Table 1 Genetic variation in Europe

Second, Árnason et al.1 dispute Icelandic homogeneity by comparing our published5 average heterozygosity for 298 Genethon markers used in linkage studies (0.75 for Icelanders and 0.79 for French CEPH individuals) with the average heterozygosity of all 5,264 Genethon markers (0.70) in the French population6. As a rule, comparisons of heterozygosity values are not valid unless based on the same set of loci in each population. This particular comparison is misleading, however, as the 298 markers were specifically selected for gene mapping on the basis of high heterozygosity. This subset of loci indicates Icelandic relative homogeneity, a finding supported by average heterozygosity of 100 SNP markers typed in our laboratory, which was 0.25 in Iceland compared with 0.28 in CEPH individuals.
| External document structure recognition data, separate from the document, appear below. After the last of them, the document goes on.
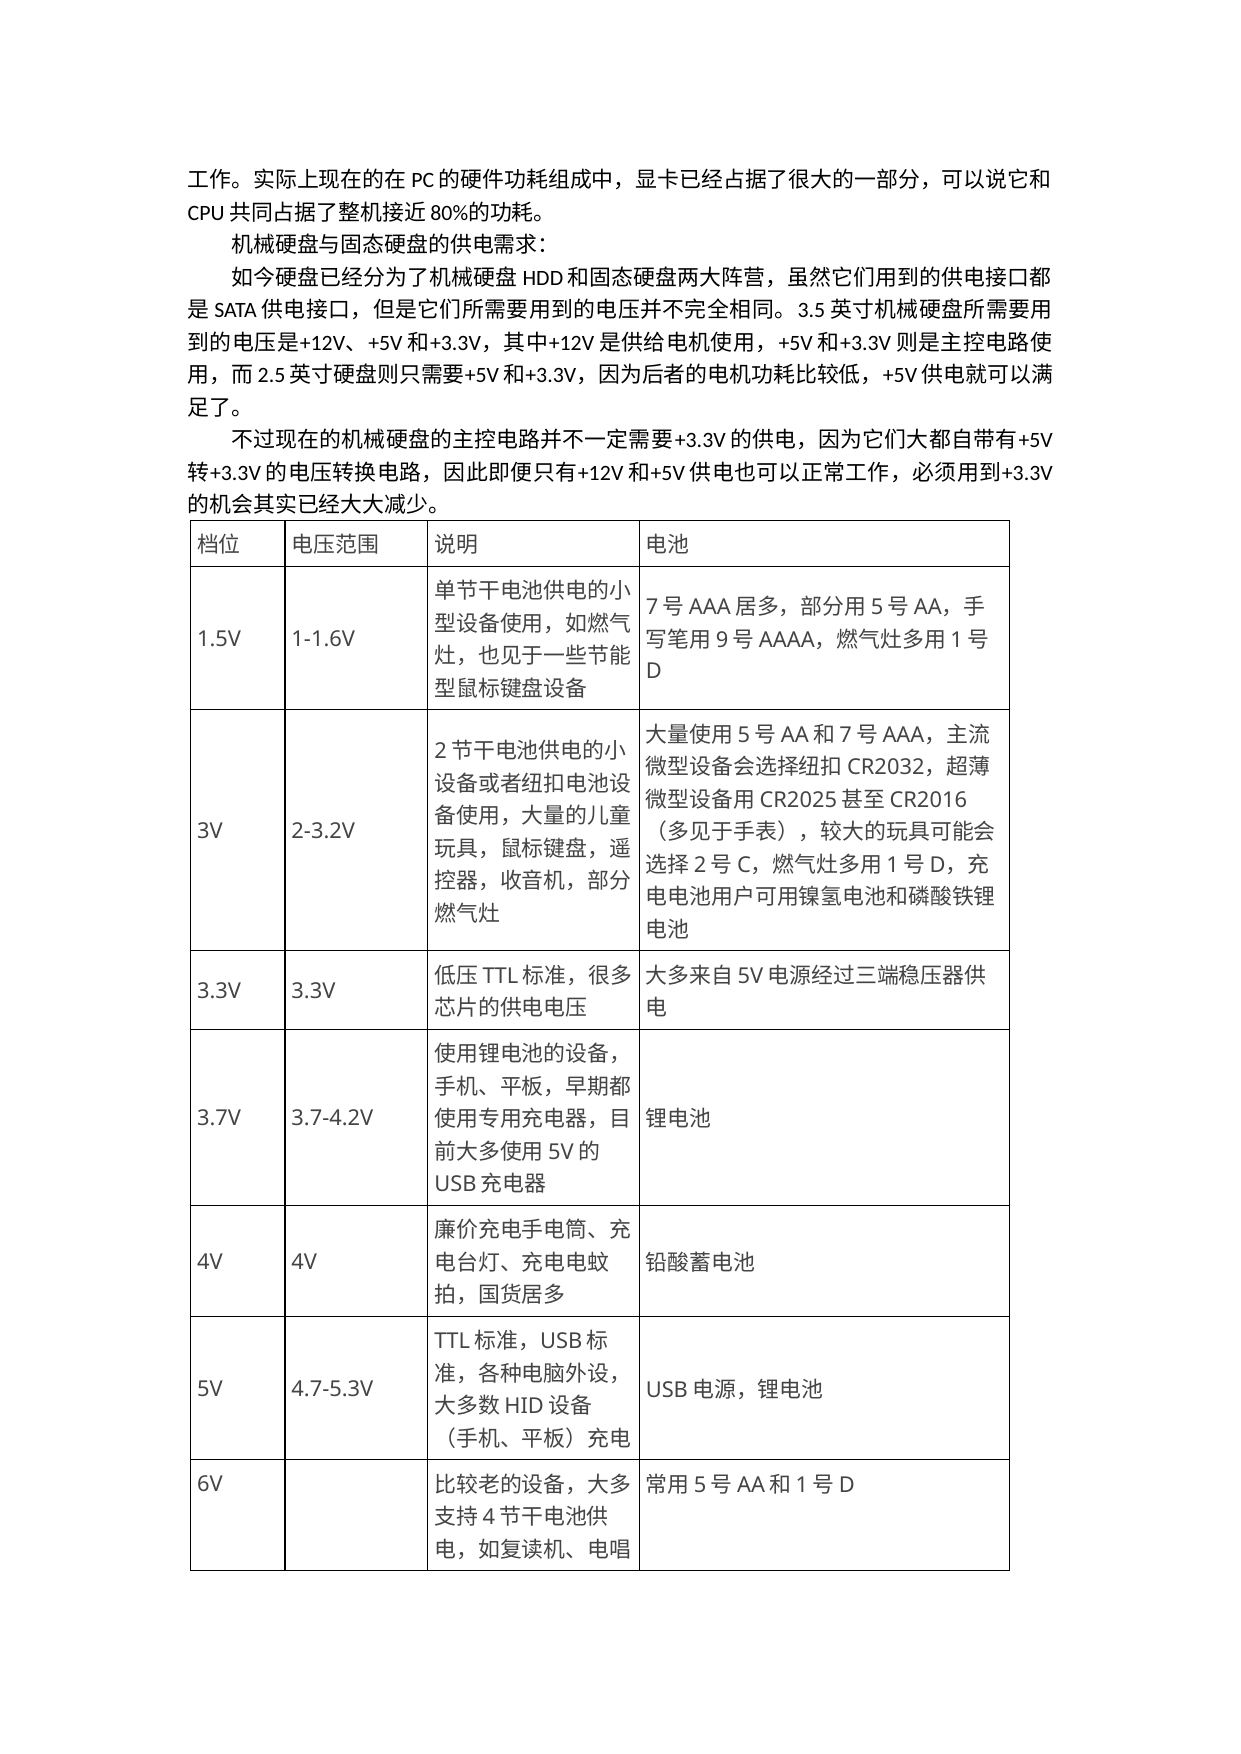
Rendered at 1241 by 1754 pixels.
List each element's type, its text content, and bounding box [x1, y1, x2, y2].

table_cell USB电源，锂电池 [640, 1317, 1009, 1459]
table_cell 2节干电池供电的小设备或者纽扣电池设备使用，大量的儿童玩具，鼠标键盘，遥控器，收音机，部分燃气灶 [428, 710, 639, 950]
table_cell 6V [191, 1460, 284, 1570]
table_cell 7号AAA居多，部分用5号AA，手写笔用9号AAAA，燃气灶多用1号D [640, 567, 1009, 709]
table_cell 3V [191, 710, 284, 950]
table_cell 2-3.2V [286, 710, 427, 950]
table_cell TTL标准，USB标准，各种电脑外设，大多数HID设备（手机、平板）充电 [428, 1317, 639, 1459]
table_cell [286, 1460, 427, 1570]
table_cell 3.7V [191, 1030, 284, 1205]
table_cell 4V [286, 1206, 427, 1316]
table_cell 3.3V [191, 951, 284, 1029]
table_cell 1.5V [191, 567, 284, 709]
text 不过现在的机械硬盘的主控电路并不一定需要+3.3V的供电，因为它们大都自带有+5V转+3.3V的电压转换电路，因此即便只有+12V和+5V供电也可以正常工作，必须用到+3.3V的机会其实已经大大减少。 [187, 422, 1053, 519]
table_cell 锂电池 [640, 1030, 1009, 1205]
table_cell 5V [191, 1317, 284, 1459]
text 机械硬盘与固态硬盘的供电需求： [187, 227, 1053, 259]
table_cell 铅酸蓄电池 [640, 1206, 1009, 1316]
table_header 电池 [640, 521, 1009, 566]
table_cell 4V [191, 1206, 284, 1316]
table_header 电压范围 [286, 521, 427, 566]
table_cell 3.3V [286, 951, 427, 1029]
text 如今硬盘已经分为了机械硬盘HDD和固态硬盘两大阵营，虽然它们用到的供电接口都是SATA供电接口，但是它们所需要用到的电压并不完全相同。3.5英寸机械硬盘所需要用到的电压是+12V、+5V和+3.3V，其中+12V是供给电机使用，+5V和+3.3V则是主控电路使用，而2.5英寸硬盘则只需要+5V和+3.3V，因为后者的电机功耗比较低，+5V供电就可以满足了。 [187, 259, 1053, 422]
table_cell 低压TTL标准，很多芯片的供电电压 [428, 951, 639, 1029]
table_cell 3.7-4.2V [286, 1030, 427, 1205]
table_cell 1-1.6V [286, 567, 427, 709]
table_cell 常用5号AA和1号D [640, 1460, 1009, 1570]
table_cell 廉价充电手电筒、充电台灯、充电电蚊拍，国货居多 [428, 1206, 639, 1316]
table_cell 使用锂电池的设备，手机、平板，早期都使用专用充电器，目前大多使用5V的USB充电器 [428, 1030, 639, 1205]
table_cell 单节干电池供电的小型设备使用，如燃气灶，也见于一些节能型鼠标键盘设备 [428, 567, 639, 709]
table_header 说明 [428, 521, 639, 566]
table_cell 大量使用5号AA和7号AAA，主流微型设备会选择纽扣CR2032，超薄微型设备用CR2025甚至CR2016（多见于手表），较大的玩具可能会选择2号C，燃气灶多用1号D，充电电池用户可用镍氢电池和磷酸铁锂电池 [640, 710, 1009, 950]
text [187, 162, 1053, 227]
table_header 档位 [191, 521, 284, 566]
table_cell 大多来自5V电源经过三端稳压器供电 [640, 951, 1009, 1029]
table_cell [428, 1460, 639, 1570]
table_cell 4.7-5.3V [286, 1317, 427, 1459]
Finally, they report a high nucleotide diversity in 73 new Icelandic mitochondrial sequences, claiming that Icelanders are “among the most variable Europeans” at this locus. They correctly state that this finding was previously reported in our study4 of the entire mitochondrial control region from 401 Icelanders. We disagree with their interpretation, and posit that high nucleotide diversity merely demonstrates that the mitochondrial sequences carried by female ancestors of the Icelandic contemporary population differed by a relatively large number of bases. Its relation to the number or geographic mixture of female founders is unclear.
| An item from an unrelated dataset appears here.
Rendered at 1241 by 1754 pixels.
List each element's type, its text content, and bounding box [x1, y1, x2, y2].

The probability that two randomly selected sequences are identical by descent should be higher in populations with relatively few ancestors. Our previous study7 revealed a comparatively small effective population size of females in Iceland (based on low numbers of segregating sites and mitochondrial haplotypes)—only slightly larger than those estimated for other isolates such as Basques, Finns and Saami. This indicates that the Icelanders have relatively few ancestors and supports earlier claims that the contemporary Icelandic gene pool is suitable for gene-mapping studies.